When you reach the listing below, copy each line exactly.

■ ■ ■ ■ ■

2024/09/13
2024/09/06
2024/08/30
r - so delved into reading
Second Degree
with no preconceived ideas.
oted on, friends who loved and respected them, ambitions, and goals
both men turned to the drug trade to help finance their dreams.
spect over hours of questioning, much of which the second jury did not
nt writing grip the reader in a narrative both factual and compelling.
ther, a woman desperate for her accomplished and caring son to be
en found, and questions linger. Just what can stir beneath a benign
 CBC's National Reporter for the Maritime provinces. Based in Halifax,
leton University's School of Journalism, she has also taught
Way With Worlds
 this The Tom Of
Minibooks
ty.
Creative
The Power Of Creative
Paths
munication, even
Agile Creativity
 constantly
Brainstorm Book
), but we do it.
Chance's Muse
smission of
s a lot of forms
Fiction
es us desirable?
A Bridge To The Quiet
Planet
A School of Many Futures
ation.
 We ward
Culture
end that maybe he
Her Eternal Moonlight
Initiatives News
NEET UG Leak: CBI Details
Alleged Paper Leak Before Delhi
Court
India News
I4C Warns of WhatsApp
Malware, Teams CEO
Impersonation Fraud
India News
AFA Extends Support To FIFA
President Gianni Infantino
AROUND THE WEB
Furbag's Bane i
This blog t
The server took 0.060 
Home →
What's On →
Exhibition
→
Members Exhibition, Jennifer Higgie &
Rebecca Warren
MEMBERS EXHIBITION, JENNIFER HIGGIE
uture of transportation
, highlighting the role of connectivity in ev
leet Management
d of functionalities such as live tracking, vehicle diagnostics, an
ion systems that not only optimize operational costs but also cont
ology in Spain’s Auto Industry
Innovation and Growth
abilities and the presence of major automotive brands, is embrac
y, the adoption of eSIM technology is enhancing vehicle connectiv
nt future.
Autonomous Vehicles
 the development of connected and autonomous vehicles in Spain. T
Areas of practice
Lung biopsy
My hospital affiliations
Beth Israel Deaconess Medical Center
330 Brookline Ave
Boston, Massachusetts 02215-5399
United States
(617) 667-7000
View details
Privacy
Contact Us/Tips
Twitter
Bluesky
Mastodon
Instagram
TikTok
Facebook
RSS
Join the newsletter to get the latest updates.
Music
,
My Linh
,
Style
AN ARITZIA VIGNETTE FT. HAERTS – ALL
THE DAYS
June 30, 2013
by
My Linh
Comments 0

■ ■ ■ ■ ■

→ **Solution for this problem**
2024/09/13
2024/09/06
2024/08/30
r - so delved into reading
Second Degree
with no preconceived ideas.
oted on, friends who loved and respected them, ambitions, and goals
both men turned to the drug trade to help finance their dreams.
spect over hours of questioning, much of which the second jury did not
nt writing grip the reader in a narrative both factual and compelling.
ther, a woman desperate for her accomplished and caring son to be
en found, and questions linger. Just what can stir beneath a benign
 CBC's National Reporter for the Maritime provinces. Based in Halifax,
leton University's School of Journalism, she has also taught
Way With Worlds
 this The Tom Of
Minibooks
ty.
Creative
The Power Of Creative
Paths
munication, even
Agile Creativity
 constantly
Brainstorm Book
), but we do it.
Chance's Muse
smission of
s a lot of forms
Fiction
es us desirable?
A Bridge To The Quiet
Planet
A School of Many Futures
ation.
 We ward
Culture
end that maybe he
Her Eternal Moonlight
Initiatives News
NEET UG Leak: CBI Details
Alleged Paper Leak Before Delhi
Court
India News
I4C Warns of WhatsApp
Malware, Teams CEO
Impersonation Fraud
India News
AFA Extends Support To FIFA
President Gianni Infantino
AROUND THE WEB
Furbag's Bane i
This blog t
The server took 0.060 
Home →
What's On →
Exhibition
→
Members Exhibition, Jennifer Higgie &
Rebecca Warren
MEMBERS EXHIBITION, JENNIFER HIGGIE
uture of transportation
, highlighting the role of connectivity in ev
leet Management
d of functionalities such as live tracking, vehicle diagnostics, an
ion systems that not only optimize operational costs but also cont
ology in Spain’s Auto Industry
Innovation and Growth
abilities and the presence of major automotive brands, is embrac
y, the adoption of eSIM technology is enhancing vehicle connectiv
nt future.
Autonomous Vehicles
 the development of connected and autonomous vehicles in Spain. T
Areas of practice
Lung biopsy
My hospital affiliations
Beth Israel Deaconess Medical Center
330 Brookline Ave
Boston, Massachusetts 02215-5399
United States
(617) 667-7000
View details
Privacy
Contact Us/Tips
Twitter
Bluesky
Mastodon
Instagram
TikTok
Facebook
RSS
Join the newsletter to get the latest updates.
Music
,
My Linh
,
Style
AN ARITZIA VIGNETTE FT. HAERTS – ALL
THE DAYS
June 30, 2013
by
My Linh
Comments 0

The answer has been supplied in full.